**Your task**:
Switch "Related News" to "Tin Liên Quan" in the lines of the items that begin with the one containing "Kem Nở Ngực" and run through the end of the items, and reproduce only those lines, otherwise unchanged. Leave the pictures out.

=-=-=

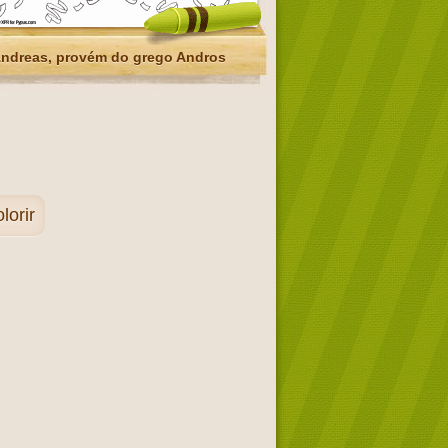
ndreas, provém do grego Andros
orir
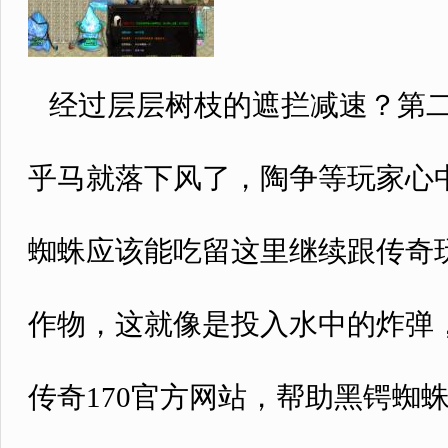
经过层层树枝的遮拦减速？第二
乎马就落下风了，陶争等玩家心中
蜘蛛应该能吃留这里继续跟传奇
作物，这就像是投入水中的炸弹，
传奇170官方网站，帮助黑锷蜘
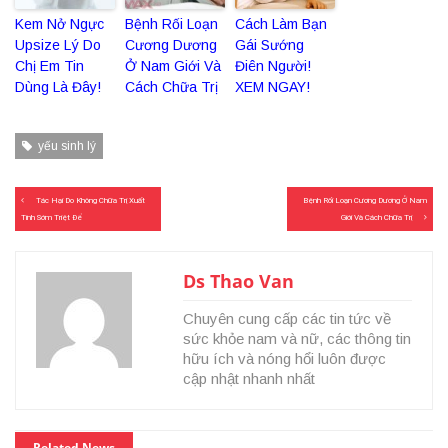
Kem Nở Ngực
Bệnh Rối Loạn
Cách Làm Bạn
Upsize Lý Do
Cương Dương
Gái Sướng
Chị Em Tin
Ở Nam Giới Và
Điên Người!
Dùng Là Đây!
Cách Chữa Trị
XEM NGAY!
yếu sinh lý
Điều
Tác Hại Do Không Chữa Trị Xuất
Bệnh Rối Loạn Cương Dương Ở Nam
hướng
Tinh Sớm Triệt Để
Giới Và Cách Chữa Trị
bài
viết
Ds Thao Van
Chuyên cung cấp các tin tức về
sức khỏe nam và nữ, các thông tin
hữu ích và nóng hổi luôn được
cập nhật nhanh nhất
Related News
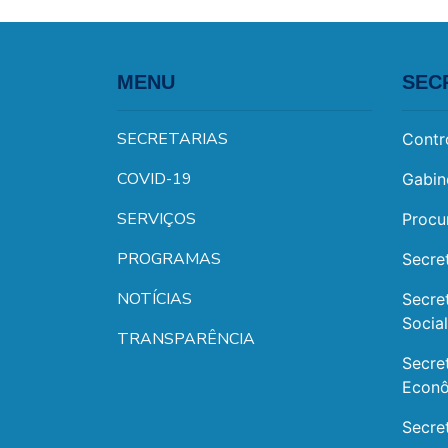
MENU
SEC
SECRETARIAS
Contr
COVID-19
Gabin
SERVIÇOS
Procu
PROGRAMAS
Secre
NOTÍCIAS
Secre
Socia
TRANSPARÊNCIA
Secre
Econ
Secre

=-=-=

**Exercise output**:
Kem Nở Ngực
Bệnh Rối Loạn
Cách Làm Bạn
Upsize Lý Do
Cương Dương
Gái Sướng
Chị Em Tin
Ở Nam Giới Và
Điên Người!
Dùng Là Đây!
Cách Chữa Trị
XEM NGAY!
yếu sinh lý
Điều
Tác Hại Do Không Chữa Trị Xuất
Bệnh Rối Loạn Cương Dương Ở Nam
hướng
Tinh Sớm Triệt Để
Giới Và Cách Chữa Trị
bài
viết
Ds Thao Van
Chuyên cung cấp các tin tức về
sức khỏe nam và nữ, các thông tin
hữu ích và nóng hổi luôn được
cập nhật nhanh nhất
Tin Liên Quan
MENU
SEC
SECRETARIAS
Contr
COVID-19
Gabin
SERVIÇOS
Procu
PROGRAMAS
Secre
NOTÍCIAS
Secre
Socia
TRANSPARÊNCIA
Secre
Econ
Secre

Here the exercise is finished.